1.1 Objectives The main objective of the proposed research is to improve our basic understanding of genome organisation in conifers. This will be achieved by developing and utilising a series of innovative, generic enabling technologies that will be used to characterise conifer genomes at various tiers of organisational complexity. Emphasis will be given to the following objectives: a. An examination of the content and distribution of repetitive DNA sequences to identify the location of such sequences within specific chromosomes and their conservation across species of the Pinaceae family. b. Determine level of synteny or conservation of gene order between species within the Pinaceae family. c. Characterisation and mapping of expressed sequence tags or EST's to serve as anchored sequences tagged sites (STS). d. Construction of comprehensive, informative second generation linkage maps for three Conifer genomes. e. Provide a sustainable biological resource to investigate the genetical control of quantitative traits in Conifers.
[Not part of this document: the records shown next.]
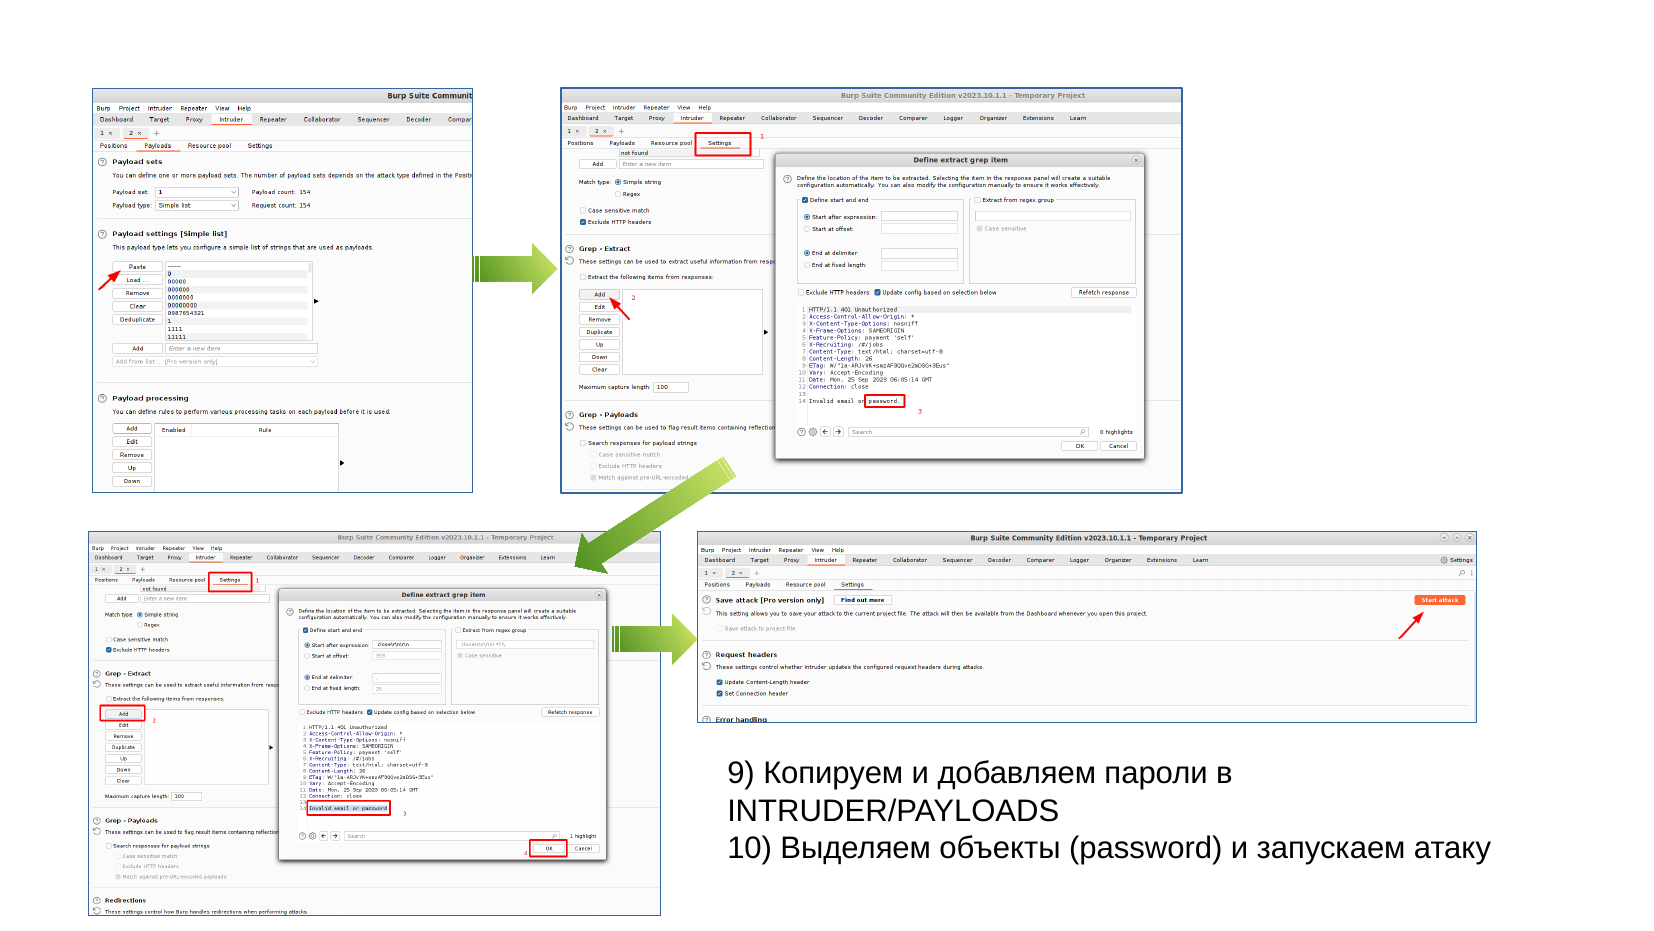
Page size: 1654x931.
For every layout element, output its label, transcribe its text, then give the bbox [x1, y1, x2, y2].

picture [697, 531, 1477, 723]
text_box 9) Копируем и добавляем пароли в INTRUDER/PAYLOADS 10) Выделяем объекты (password) и запускаем атаку [712, 745, 1582, 911]
picture [562, 88, 1182, 492]
picture [92, 88, 473, 493]
text_box [480, 243, 558, 294]
text_box [574, 456, 736, 574]
text_box [475, 256, 479, 282]
text_box [620, 614, 698, 665]
text_box [615, 626, 619, 652]
picture [88, 531, 661, 916]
1.2 Compliance of the Objectives with the Priorities of the Work Programme a. Integrating genetic maps and models. Fluorescent in situ hybridisation (FISH) on metaphase chromosomes and on extended chromatin will be used to physically locate repetitive as well as single copy DNA sequences on conifer chromosomes and to integrate physical and genetic maps. b. Conifers are diploids which exhibit conservation of chromosome number (2n=2x=24). Initial studies with isozymes (1) indicate that pines exhibit conservation of gene order and this hypothesis will be examined further by the use of transcript based linkage maps. c. Single pass sequencing of cDNA clones provides a rapid route to gene discovery and production of EST's (2). Systematic sequencing of cDNA clones derived from xylem and leaf tissue will produce a new generation of research tools for conifer biology. d. Considerable progress has been achieved in Conifer genome mapping by the use of megagametophyte tissue and RAPDs (3). However, the utility of such maps is limited and there is a recognised need to produce second generation (STS based) linkage maps represented by living pedigrees. Segregating populations will be characterised with both single locus (microsatellites) and multi-locus (AFLPs) marker systems providing framework maps for the eventual location of cDNAs generated from single pass sequencing.
e. The establishment of synteny maps will provide a powerful tool to investigate the quantitative conservation of map location of trait loci across species and environments. The map position of cDNA clones relative to the predicted location of quantitative trait loci will provide new opportunities to unravel the genetic control of polygenic traits in forest tree species.